Rights of data subjects
The data subjects have the following rights:

  1. The right to inform about the processing of data - on this basis, the person submitting such a request to Exorigo-Upos S.A. provides information about the processing of his personal data, in particular, about the purposes and legal grounds of processing, the scope of data held, entities to which they are disclosed and the planned date of their removal;
  2. The right to obtain a copy of data - on this basis, Exorigo-Upos S.A. provides a copy of the data processed concerning the person making the request;
  3. Right to rectify - Each of the Joint controllers is obliged to remove any incompatibilities or errors of personal data being processed and to supplement them if incomplete;
  4. The right to delete data - on this basis you can request deletion of data, the processing of which is no longer necessary to carry out any of the purposes for which they were collected;
  5. The right to limit processing - in the event of such a request, Exorigo-Upos ceases to conduct operations on personal data, except for operations agreed to by the data subject and their storage, in accordance with accepted retention rules or until the reasons for processing restrictions cease to exist. data (eg a decision of the supervisory authority will be issued, allowing further processing of data);
  6. The right to data transfer - on this basis, to the extent to which personal data are processed in connection with the concluded agreement or consent, Exorigo-Upos S.A. will provide personal data provided by the person concerned in a format that allows their reading by a computer.
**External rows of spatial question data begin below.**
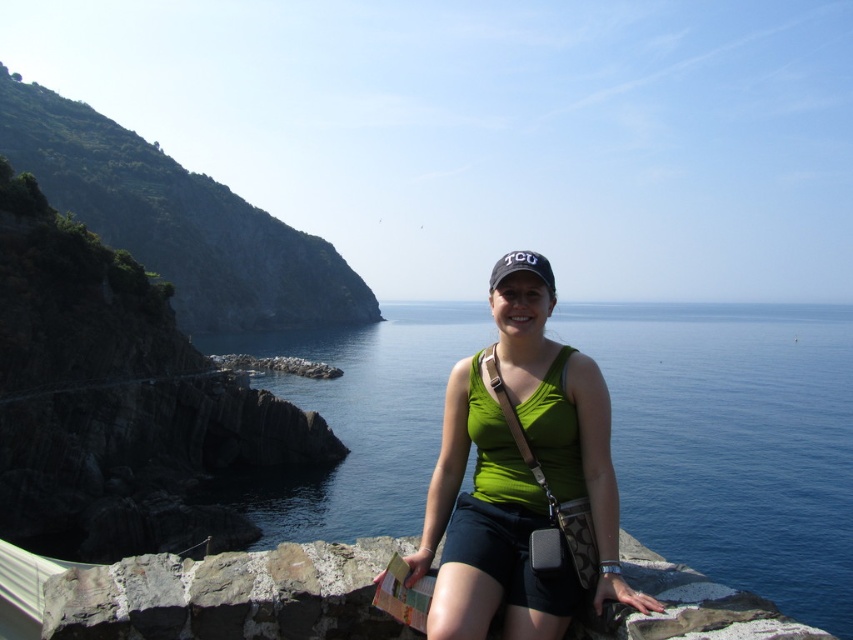
Question: Based on their relative distances, which object is nearer to the green fabric tank top at center?

Choices:
 (A) rough textured stone at lower left
 (B) blue water at center

Answer: (A)

Question: Is green fabric tank top at center smaller than green rocky cliff at left?

Choices:
 (A) yes
 (B) no

Answer: (A)

Question: In this image, where is green fabric tank top at center located relative to green rocky cliff at left?

Choices:
 (A) above
 (B) below

Answer: (B)

Question: Estimate the real-world distances between objects in this image. Which object is farther from the green rocky cliff at left?

Choices:
 (A) green fabric tank top at center
 (B) blue water at center
 (C) rough textured stone at lower left

Answer: (C)

Question: Does green fabric tank top at center appear on the left side of rough textured stone at lower left?

Choices:
 (A) no
 (B) yes

Answer: (A)

Question: Estimate the real-world distances between objects in this image. Which object is closer to the green rocky cliff at left?

Choices:
 (A) green fabric tank top at center
 (B) rough textured stone at lower left

Answer: (A)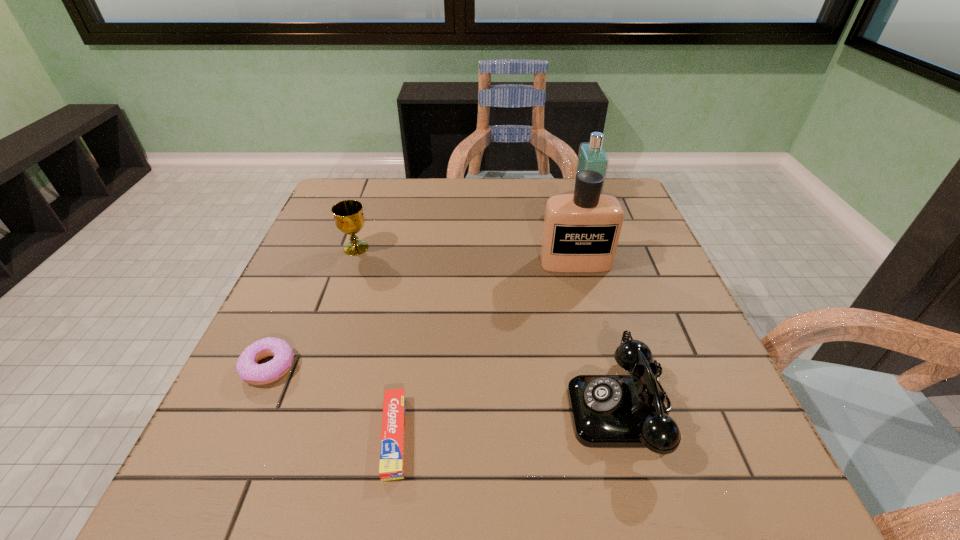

It is also possible to request that data to be sent to another entity - provided, however, that there are technical possibilities in this respect both on the part of Exorigo-Upos S.A. and that other entity;
  7. Right to object to the processing of data for marketing purposes - the data subject may at any time object to the processing of personal data for marketing purposes, without the need to justify such objection;
  8. Right to object to other purposes of data processing - the data subject may at any time object to the processing of personal data on the basis of the Joint controllers legitimate interest (eg for analytical or statistical purposes or for reasons related to the protection of property). Opposition in this respect should contain justification;
  9. Right of withdrawal of consent - if personal data are processed on the basis of expressed consent, the data subject has the right to withdraw it at any time, but this does not affect the legality of the processing carried out prior to the withdrawal of the consent;
  10. The right to complaint - if it is found that the processing of personal data violates the provisions of the RODO or other provisions on the protection of personal data, the data subject may file a complaint to the President of the Office for Personal Data Protection.

Reporting requests related to the implementation of rights

An application for the exercise of the rights of data subjects may be submitted:

  • 1. in writing, by traditional mail, to the address of Exorigo-Upos S.A. ul. Skierniewicka 10a, 01-230 Warszawa with the note "Data Protection Officer" or
  • 2. via e-mail to the following address: A response to the notification should be given within one month of its receipt. If it is necessary to extend this deadline, Exorigo-Upos S.A. informs the applicant about the reasons for such extension.

In the event of a change in the current privacy policy, appropriate modifications to the above provision will be made.